» **DOCUMENT**
────────
During April, garden centres and many retail establishments have shelves loaded with bulbs, tubers and corms of exotic plants of every description. A few years ago I purchased some Puruvian daffodils. These wonderful bulbs have produced lovely blooms for my outdoor garden every year since I bought them, and the bulbs keep reproducing so that I have been able to donate a couple of pots to our local garden club’s annual plant sale.

The Peruvian daffodil (Hymenocallis narcissiflora) actually is related to the spring-flowering daffodil but it is grown in quite a different manner. A hint at the difference in the culture of the two plants is that Peruvian daffodils are sometimes called summer daffodils.

They do grow from bulbs, but bulbs planted in the spring rather than the fall — I grow mine in containers. The plants produce offsets quite prolifically so that it only takes a couple of years for the pot to become filled with a large clump of bulbs. They are not unlike amaryllis bulbs in appearance and in fact I store them the same way.

In the fall I gradually withhold water from the container to encourage the foliage to die back naturally and then I store the bulbs — in the pot — in a cool, dark, frost-free location until spring. I make sure that the container is taken indoors before the plants are damaged by frost as these are tropical plants that will be killed if exposed to frost.

I dump the clump out of the pot in mid-April, take offshoots off the parent bulbs and plant several of the largest bulbs into a large container. Since Peruvian daffodil bulbs are quite large, I use a large, deep pot. Giving them a head start means that by the time I finally can put the pot outdoors, the plants will have produced quite a bit of foliage.

The leaves are dark green and strap-like, again, not unlike amaryllis leaves. Tall stalks about 60 cm tall emerge and it is on these sturdy stems that the exquisite blooms are produced. They are white with green undertones and have six narrow, spiralling, recurved petals emerging from a central cone. The stamens are feathery and emerge from a large cup in the centre of the bloom — hence the nickname “spider lily.”
────────
» **DATASET SECTION**
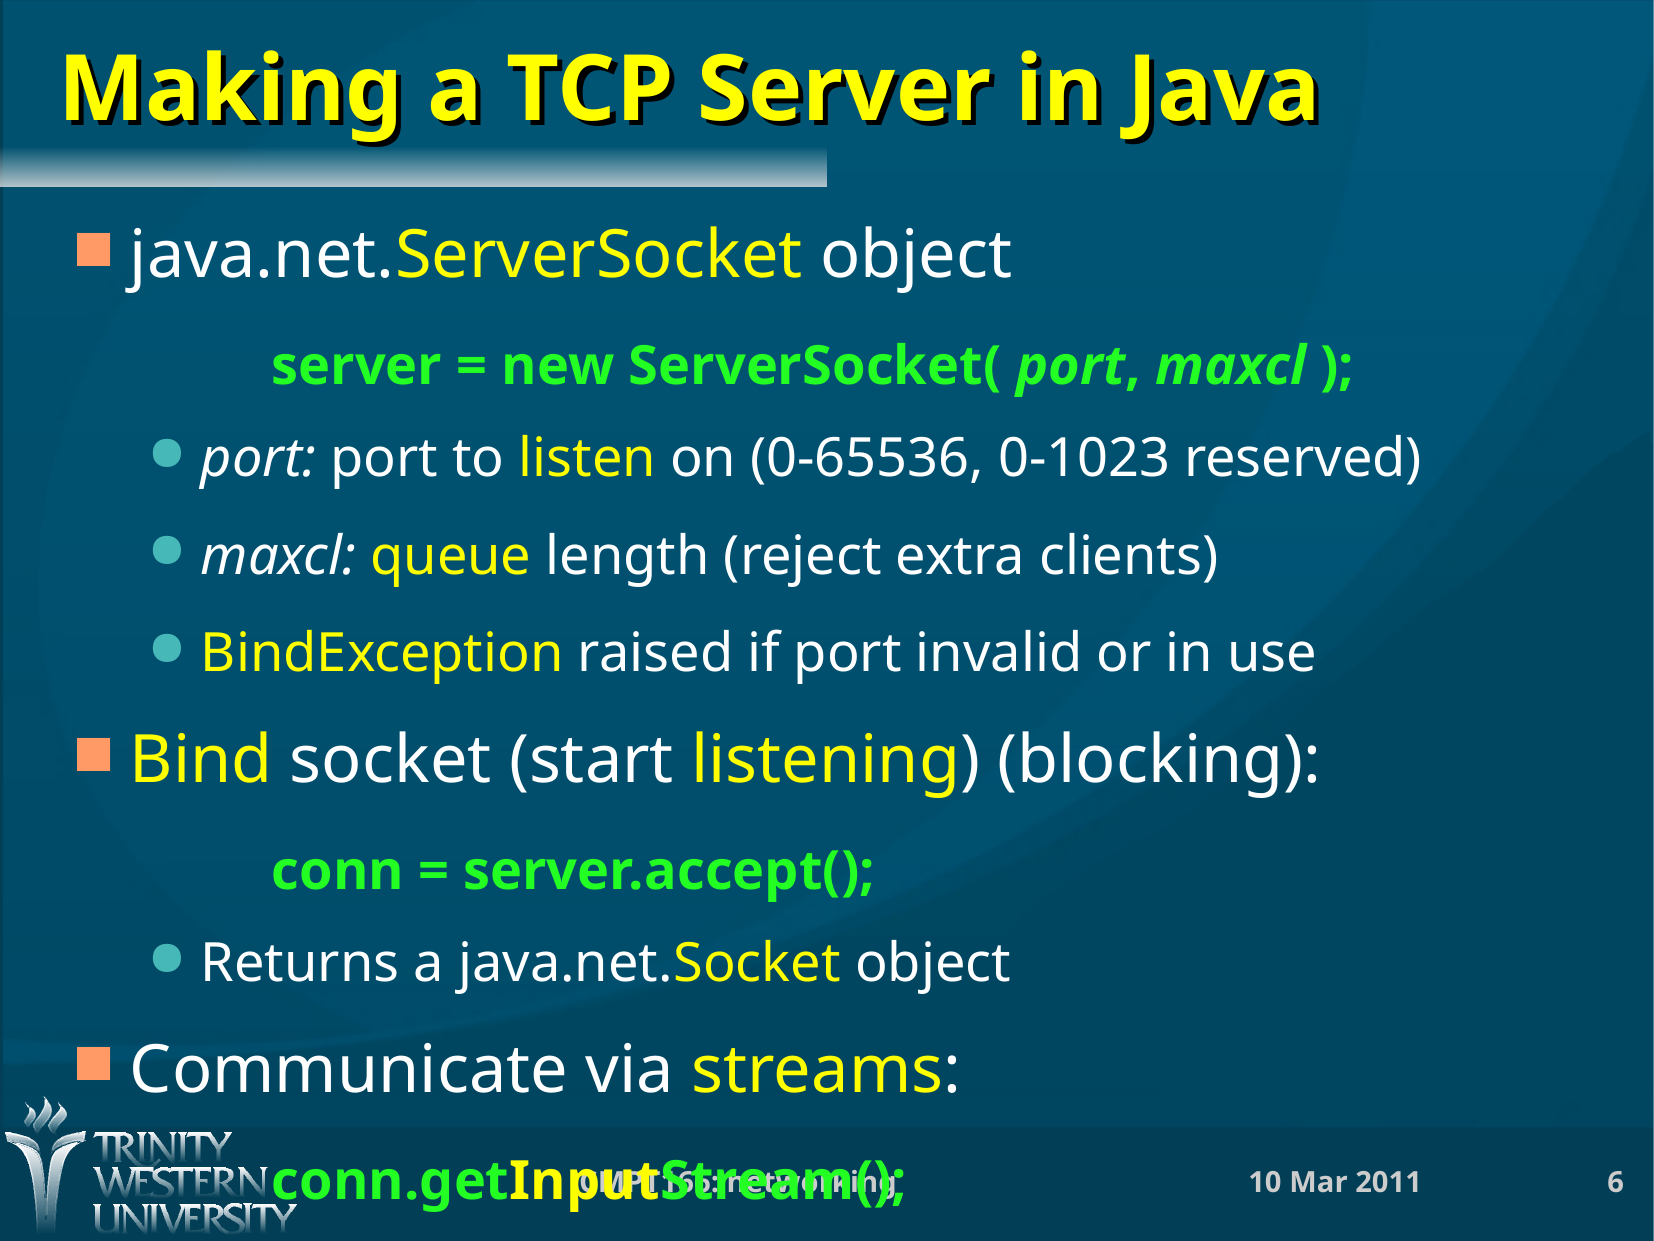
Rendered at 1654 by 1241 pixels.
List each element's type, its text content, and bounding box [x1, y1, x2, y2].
────────
» **WHAT YOU NEED TO DO**
[1] In the passage on Peruvian daffodils, why does the grower move the container indoors before frost arrives? Answer in one to three sentences.
[2] Extract the portion of the passage on Peruvian daffodils from "They do grow" to "the same way.".
[3] Continue the passage on Peruvian daffodils from the point where it ends.
None of the data above is needed for this work.

» **EXPECTED ANSWERS**
[1] Peruvian daffodils are tropical plants, and frost will kill them. The container therefore has to be taken indoors before frost can damage the plants.

[2]
They do grow from bulbs, but bulbs planted in the spring rather than the fall — I grow mine in containers. The plants produce offsets quite prolifically so that it only takes a couple of years for the pot to become filled with a large clump of bulbs. They are not unlike amaryllis bulbs in appearance and in fact I store them the same way.

[3]
Each bloom lasts for several days and each stalk will produce up to five blooms, providing a succession of bloom that lasts for several weeks. With the early start that I give my plants, bloom time is from late July to late August.

I clip off the unsightly spent blooms with scissors, being careful not to injure any buds still to bloom. This deadheading keeps the container looking attractive. Puruvian daffodils like to be kept quite moist, so the large pot not only gives the roots adequate space, it also means I don’t have to water the container quite so often.

A soilless mix with some compost added to it provides a friable, high-organic planting medium that the bulbs like. I fertilize the pot every week during the summer as the bulbs are heavy feeders and the soilless mix contains few nutrients. When the plants bloom I move the container to the back patio where the exotic blooms can be enjoyed. I like growing such plants in containers for just that reason — the containers can be moved to become a focal point when they are in bloom and be placed in a less conspicuous place when only foliage is present. It’s fun to try new plants and sometimes the easiest ones to try are bulbs and tubers that can be grown in containers, like the beautiful Puruvian daffodil.